What you are asked to do.
In the given text on onion, wheat and rice prices, why is the determinant of A found before solving for x, y and z, and what does its value show?
::: Given text
# The cost of 4 kg onion, 3 kg wheat and 2 kg rice is Rs 60. The cost of 2 kg onion, 4 kg wheat and 6 kg rice is Rs 90. The cost of 6 kg onion 2 kg wheat and 3 kg rice is Rs 70. Find cost of each item per kg by matrix method.

Toolbox:
• A matrix is said to be singular if |A|= 0.
• A matrix is said to be invertible if |A|$\neq 0$.
• If A is a non-singular matrix,AX=B,then $X=A^{-1}B.$
• Using this we can solve the system of equation which has unique solution.
Let the cost of 1kg onion be=x.
Let the cost of 1kg wheat be=y.
Let the cost of 1kg rice be=z.
Now we can frame equations according to the given information as
4x+3y+2z=60------(1)
2x+4y+6z=90-----(2)
6x+2y+3z=70-------(3)
This is of the form AX=B,then $X=A^{-1}B.$
$\begin{bmatrix}4 & 3 & 2\\2 & 4 & 6\\6 & 2 & 3\end{bmatrix}\begin{bmatrix}x\\y\\z\end{bmatrix}=\begin{bmatrix}60\\90\\70\end{bmatrix}$
Where $A=\begin{bmatrix}4 & 3 & 2\\2 & 4 & 6\\6 & 2 & 3\end{bmatrix}X=\begin{bmatrix}x\\y\\z\end{bmatrix}B=\begin{bmatrix}60\\90\\70\end{bmatrix}$
Let us first see if A is a singular or a non-singular matrix:
To verify this,we will have to find the determinant value,which can be got by expanding along $R_1$
$|A|=4(4\times 3 -6\times 2)-(-3)(2\times 3-6\times 6)+2(2\times 2-6\times 4)$
$\;\;\;=4(12-12)-3(6-36)+2(4-24)$
$\;\;\;=0-3\times (-30)+2(-20)=90-40=50\neq 0$
Hence inverse exists.
::::::
::: Material shown
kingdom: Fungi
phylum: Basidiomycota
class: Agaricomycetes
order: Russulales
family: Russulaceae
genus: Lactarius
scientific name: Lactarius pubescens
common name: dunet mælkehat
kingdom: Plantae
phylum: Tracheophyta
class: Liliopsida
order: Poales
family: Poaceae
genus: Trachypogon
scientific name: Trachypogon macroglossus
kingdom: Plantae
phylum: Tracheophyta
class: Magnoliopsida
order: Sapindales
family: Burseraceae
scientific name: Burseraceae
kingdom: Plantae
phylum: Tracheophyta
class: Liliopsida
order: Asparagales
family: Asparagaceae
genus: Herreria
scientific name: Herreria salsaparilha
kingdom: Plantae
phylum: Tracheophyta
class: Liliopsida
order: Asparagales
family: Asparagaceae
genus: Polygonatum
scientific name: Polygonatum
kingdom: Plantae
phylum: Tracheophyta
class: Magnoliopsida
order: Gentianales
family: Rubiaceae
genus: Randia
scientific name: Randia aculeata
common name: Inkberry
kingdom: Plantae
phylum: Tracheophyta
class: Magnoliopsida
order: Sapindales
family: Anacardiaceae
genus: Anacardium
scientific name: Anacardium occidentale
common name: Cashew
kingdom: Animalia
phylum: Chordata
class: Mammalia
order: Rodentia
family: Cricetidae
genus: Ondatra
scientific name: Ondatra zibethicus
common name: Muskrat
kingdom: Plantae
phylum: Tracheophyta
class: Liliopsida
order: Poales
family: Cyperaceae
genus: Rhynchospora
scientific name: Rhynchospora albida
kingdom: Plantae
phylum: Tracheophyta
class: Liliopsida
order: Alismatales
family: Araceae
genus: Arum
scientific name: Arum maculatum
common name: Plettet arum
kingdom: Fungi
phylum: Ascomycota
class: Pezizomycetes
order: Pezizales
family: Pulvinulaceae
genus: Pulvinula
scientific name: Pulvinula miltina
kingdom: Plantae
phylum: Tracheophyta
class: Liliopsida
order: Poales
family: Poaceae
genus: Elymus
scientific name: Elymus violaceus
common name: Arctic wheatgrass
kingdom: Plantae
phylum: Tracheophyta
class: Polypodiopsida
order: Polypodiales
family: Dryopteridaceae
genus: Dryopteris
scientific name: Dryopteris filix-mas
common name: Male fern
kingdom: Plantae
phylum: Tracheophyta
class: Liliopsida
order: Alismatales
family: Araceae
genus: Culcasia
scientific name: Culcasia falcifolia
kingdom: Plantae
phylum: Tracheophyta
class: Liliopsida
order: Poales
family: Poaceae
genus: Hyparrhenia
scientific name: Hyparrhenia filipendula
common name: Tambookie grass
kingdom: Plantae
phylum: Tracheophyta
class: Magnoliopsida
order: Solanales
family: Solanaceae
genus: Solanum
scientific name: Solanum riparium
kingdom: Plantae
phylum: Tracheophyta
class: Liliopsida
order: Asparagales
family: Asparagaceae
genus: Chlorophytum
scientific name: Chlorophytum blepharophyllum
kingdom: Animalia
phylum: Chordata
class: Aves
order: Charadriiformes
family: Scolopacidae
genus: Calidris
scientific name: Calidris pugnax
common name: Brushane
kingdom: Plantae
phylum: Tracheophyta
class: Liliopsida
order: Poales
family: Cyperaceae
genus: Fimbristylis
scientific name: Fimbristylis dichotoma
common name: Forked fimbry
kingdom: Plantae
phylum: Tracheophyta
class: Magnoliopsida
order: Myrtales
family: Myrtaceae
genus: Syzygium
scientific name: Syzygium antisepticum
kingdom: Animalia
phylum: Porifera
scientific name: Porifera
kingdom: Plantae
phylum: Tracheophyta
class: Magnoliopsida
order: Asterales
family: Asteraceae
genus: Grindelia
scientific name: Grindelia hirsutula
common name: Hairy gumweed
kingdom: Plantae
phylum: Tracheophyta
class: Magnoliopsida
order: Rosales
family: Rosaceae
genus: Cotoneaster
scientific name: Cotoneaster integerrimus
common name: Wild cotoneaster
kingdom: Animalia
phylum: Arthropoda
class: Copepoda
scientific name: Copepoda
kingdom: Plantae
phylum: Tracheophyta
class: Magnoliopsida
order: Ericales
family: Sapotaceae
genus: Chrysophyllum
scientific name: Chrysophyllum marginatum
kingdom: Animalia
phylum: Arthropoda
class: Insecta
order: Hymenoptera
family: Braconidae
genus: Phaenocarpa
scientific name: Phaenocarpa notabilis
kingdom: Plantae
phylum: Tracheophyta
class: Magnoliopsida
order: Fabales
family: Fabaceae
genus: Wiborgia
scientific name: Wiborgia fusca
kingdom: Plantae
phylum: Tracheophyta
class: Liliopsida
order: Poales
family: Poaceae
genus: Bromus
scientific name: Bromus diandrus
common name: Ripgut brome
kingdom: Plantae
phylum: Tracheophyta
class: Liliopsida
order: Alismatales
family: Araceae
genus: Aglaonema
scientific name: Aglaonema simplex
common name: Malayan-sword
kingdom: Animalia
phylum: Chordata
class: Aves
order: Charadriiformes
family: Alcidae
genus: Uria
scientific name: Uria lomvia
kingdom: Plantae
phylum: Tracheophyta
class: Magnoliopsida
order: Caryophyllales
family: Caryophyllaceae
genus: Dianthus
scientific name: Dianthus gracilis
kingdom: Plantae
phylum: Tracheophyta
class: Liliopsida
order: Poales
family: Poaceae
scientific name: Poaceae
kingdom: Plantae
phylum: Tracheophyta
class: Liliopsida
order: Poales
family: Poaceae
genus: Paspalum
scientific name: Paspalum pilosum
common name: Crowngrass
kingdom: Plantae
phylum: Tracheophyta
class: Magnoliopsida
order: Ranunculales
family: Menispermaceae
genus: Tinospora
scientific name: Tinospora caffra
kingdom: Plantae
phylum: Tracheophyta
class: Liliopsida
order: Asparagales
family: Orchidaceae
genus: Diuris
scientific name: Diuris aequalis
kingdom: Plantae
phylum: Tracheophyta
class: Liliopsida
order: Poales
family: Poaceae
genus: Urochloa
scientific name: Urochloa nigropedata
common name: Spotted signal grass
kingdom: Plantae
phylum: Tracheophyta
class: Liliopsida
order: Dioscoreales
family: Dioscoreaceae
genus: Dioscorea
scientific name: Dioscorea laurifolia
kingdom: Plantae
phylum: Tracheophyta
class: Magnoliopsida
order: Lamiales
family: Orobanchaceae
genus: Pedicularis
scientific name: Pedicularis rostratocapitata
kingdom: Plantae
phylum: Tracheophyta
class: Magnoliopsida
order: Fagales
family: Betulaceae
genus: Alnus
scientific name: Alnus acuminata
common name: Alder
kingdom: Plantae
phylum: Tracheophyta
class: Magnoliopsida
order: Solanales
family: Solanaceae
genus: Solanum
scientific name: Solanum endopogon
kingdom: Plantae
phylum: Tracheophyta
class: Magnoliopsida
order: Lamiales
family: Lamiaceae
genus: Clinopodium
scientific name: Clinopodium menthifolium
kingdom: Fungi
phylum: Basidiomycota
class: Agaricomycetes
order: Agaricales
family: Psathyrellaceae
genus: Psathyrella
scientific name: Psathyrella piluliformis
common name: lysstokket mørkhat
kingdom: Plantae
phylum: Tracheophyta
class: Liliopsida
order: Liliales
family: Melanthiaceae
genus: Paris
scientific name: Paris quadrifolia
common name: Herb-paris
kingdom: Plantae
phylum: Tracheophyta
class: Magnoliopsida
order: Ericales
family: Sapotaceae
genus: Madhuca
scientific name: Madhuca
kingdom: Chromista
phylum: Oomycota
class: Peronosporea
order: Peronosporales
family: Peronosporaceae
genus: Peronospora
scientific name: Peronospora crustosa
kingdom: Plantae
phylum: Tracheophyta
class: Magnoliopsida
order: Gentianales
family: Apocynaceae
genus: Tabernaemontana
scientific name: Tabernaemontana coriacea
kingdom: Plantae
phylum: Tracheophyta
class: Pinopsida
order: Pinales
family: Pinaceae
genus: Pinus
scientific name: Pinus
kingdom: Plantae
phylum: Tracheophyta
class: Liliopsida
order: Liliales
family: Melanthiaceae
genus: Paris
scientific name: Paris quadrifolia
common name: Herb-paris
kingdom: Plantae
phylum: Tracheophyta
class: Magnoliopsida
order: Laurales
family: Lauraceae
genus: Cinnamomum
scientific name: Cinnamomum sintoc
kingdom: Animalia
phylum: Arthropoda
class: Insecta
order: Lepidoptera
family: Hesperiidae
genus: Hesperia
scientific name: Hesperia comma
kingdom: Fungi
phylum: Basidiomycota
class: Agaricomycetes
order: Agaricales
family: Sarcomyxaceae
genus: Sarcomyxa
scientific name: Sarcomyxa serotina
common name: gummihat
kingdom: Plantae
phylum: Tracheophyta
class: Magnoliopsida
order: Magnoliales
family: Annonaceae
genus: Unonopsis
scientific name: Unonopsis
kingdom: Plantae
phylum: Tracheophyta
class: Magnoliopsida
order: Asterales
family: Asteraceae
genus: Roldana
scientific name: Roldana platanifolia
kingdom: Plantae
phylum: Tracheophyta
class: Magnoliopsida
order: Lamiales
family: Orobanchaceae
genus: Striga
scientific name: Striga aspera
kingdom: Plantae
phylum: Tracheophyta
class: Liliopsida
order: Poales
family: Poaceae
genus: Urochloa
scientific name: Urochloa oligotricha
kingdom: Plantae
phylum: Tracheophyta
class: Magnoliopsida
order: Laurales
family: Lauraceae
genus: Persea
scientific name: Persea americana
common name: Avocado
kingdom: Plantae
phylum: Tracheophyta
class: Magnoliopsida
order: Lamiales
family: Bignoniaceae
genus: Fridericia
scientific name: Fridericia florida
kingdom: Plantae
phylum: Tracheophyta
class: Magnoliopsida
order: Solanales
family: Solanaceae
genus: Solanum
::::::
Result.
The method X = A⁻¹B works only if A is non-singular, and a matrix is invertible when |A| ≠ 0, so the determinant is found to check this. Since |A| = 50 ≠ 0, A is non-singular and its inverse exists.